> _AVAILABLE DATA_:
--- START ---

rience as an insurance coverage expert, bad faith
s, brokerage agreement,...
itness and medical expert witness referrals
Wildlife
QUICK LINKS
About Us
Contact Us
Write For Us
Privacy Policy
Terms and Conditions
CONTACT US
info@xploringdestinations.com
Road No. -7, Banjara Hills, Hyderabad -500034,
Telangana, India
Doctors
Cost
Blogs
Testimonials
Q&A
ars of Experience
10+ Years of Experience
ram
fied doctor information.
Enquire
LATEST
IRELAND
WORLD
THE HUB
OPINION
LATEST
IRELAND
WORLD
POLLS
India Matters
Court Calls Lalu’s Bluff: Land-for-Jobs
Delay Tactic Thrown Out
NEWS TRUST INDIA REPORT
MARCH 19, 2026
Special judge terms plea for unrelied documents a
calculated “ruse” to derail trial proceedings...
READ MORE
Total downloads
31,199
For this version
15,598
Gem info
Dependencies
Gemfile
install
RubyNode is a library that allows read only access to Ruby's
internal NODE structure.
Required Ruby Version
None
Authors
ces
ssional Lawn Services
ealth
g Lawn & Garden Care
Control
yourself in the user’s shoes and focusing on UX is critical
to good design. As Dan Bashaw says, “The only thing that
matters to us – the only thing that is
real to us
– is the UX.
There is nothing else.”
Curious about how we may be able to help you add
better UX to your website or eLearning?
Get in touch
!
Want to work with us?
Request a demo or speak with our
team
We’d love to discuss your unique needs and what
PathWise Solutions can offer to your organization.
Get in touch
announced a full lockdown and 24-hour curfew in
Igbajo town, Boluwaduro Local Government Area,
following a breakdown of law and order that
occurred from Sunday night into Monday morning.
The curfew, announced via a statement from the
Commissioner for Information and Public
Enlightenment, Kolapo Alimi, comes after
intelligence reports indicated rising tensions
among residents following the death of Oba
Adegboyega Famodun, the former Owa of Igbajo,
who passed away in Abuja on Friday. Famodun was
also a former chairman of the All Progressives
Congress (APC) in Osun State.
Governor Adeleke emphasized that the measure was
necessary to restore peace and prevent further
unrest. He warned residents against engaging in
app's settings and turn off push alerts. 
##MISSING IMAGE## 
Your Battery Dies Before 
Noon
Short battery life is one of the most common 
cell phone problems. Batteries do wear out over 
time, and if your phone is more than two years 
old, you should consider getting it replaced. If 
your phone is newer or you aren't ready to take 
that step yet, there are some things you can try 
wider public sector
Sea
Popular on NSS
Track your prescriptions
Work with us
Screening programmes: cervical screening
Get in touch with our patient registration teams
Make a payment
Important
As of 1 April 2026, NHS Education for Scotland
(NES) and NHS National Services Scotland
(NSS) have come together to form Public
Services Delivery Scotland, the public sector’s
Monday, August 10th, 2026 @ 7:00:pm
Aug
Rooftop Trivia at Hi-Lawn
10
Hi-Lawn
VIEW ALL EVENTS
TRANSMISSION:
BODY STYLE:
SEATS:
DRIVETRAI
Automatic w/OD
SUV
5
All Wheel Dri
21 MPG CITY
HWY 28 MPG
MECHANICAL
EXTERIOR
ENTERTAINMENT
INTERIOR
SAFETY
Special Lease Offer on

--- END ---

> _WHAT THE EXERCISE ASKS_: Put every line of text from the records above into a numbered list, leaving out any blank lines.

> _WRITTEN SOLUTION_:
1. rience as an insurance coverage expert, bad faith
2. s, brokerage agreement,...
3. itness and medical expert witness referrals
4. Wildlife
5. QUICK LINKS
6. About Us
7. Contact Us
8. Write For Us
9. Privacy Policy
10. Terms and Conditions
11. CONTACT US
12. info@xploringdestinations.com
13. Road No. -7, Banjara Hills, Hyderabad -500034,
14. Telangana, India
15. Doctors
16. Cost
17. Blogs
18. Testimonials
19. Q&A
20. ars of Experience
21. 10+ Years of Experience
22. ram
23. fied doctor information.
24. Enquire
25. LATEST
26. IRELAND
27. WORLD
28. THE HUB
29. OPINION
30. LATEST
31. IRELAND
32. WORLD
33. POLLS
34. India Matters
35. Court Calls Lalu’s Bluff: Land-for-Jobs
36. Delay Tactic Thrown Out
37. NEWS TRUST INDIA REPORT
38. MARCH 19, 2026
39. Special judge terms plea for unrelied documents a
40. calculated “ruse” to derail trial proceedings...
41. READ MORE
42. Total downloads
43. 31,199
44. For this version
45. 15,598
46. Gem info
47. Dependencies
48. Gemfile
49. install
50. RubyNode is a library that allows read only access to Ruby's
51. internal NODE structure.
52. Required Ruby Version
53. None
54. Authors
55. ces
56. ssional Lawn Services
57. ealth
58. g Lawn & Garden Care
59. Control
60. yourself in the user’s shoes and focusing on UX is critical
61. to good design. As Dan Bashaw says, “The only thing that
62. matters to us – the only thing that is
63. real to us
64. – is the UX.
65. There is nothing else.”
66. Curious about how we may be able to help you add
67. better UX to your website or eLearning?
68. Get in touch
69. !
70. Want to work with us?
71. Request a demo or speak with our
72. team
73. We’d love to discuss your unique needs and what
74. PathWise Solutions can offer to your organization.
75. Get in touch
76. announced a full lockdown and 24-hour curfew in
77. Igbajo town, Boluwaduro Local Government Area,
78. following a breakdown of law and order that
79. occurred from Sunday night into Monday morning.
80. The curfew, announced via a statement from the
81. Commissioner for Information and Public
82. Enlightenment, Kolapo Alimi, comes after
83. intelligence reports indicated rising tensions
84. among residents following the death of Oba
85. Adegboyega Famodun, the former Owa of Igbajo,
86. who passed away in Abuja on Friday. Famodun was
87. also a former chairman of the All Progressives
88. Congress (APC) in Osun State.
89. Governor Adeleke emphasized that the measure was
90. necessary to restore peace and prevent further
91. unrest. He warned residents against engaging in
92. app's settings and turn off push alerts. 
93. ##MISSING IMAGE## 
94. Your Battery Dies Before 
95. Noon
96. Short battery life is one of the most common 
97. cell phone problems. Batteries do wear out over 
98. time, and if your phone is more than two years 
99. old, you should consider getting it replaced. If 
100. your phone is newer or you aren't ready to take 
101. that step yet, there are some things you can try 
102. wider public sector
103. Sea
104. Popular on NSS
105. Track your prescriptions
106. Work with us
107. Screening programmes: cervical screening
108. Get in touch with our patient registration teams
109. Make a payment
110. Important
111. As of 1 April 2026, NHS Education for Scotland
112. (NES) and NHS National Services Scotland
113. (NSS) have come together to form Public
114. Services Delivery Scotland, the public sector’s
115. Monday, August 10th, 2026 @ 7:00:pm
116. Aug
117. Rooftop Trivia at Hi-Lawn
118. 10
119. Hi-Lawn
120. VIEW ALL EVENTS
121. TRANSMISSION:
122. BODY STYLE:
123. SEATS:
124. DRIVETRAI
125. Automatic w/OD
126. SUV
127. 5
128. All Wheel Dri
129. 21 MPG CITY
130. HWY 28 MPG
131. MECHANICAL
132. EXTERIOR
133. ENTERTAINMENT
134. INTERIOR
135. SAFETY
136. Special Lease Offer on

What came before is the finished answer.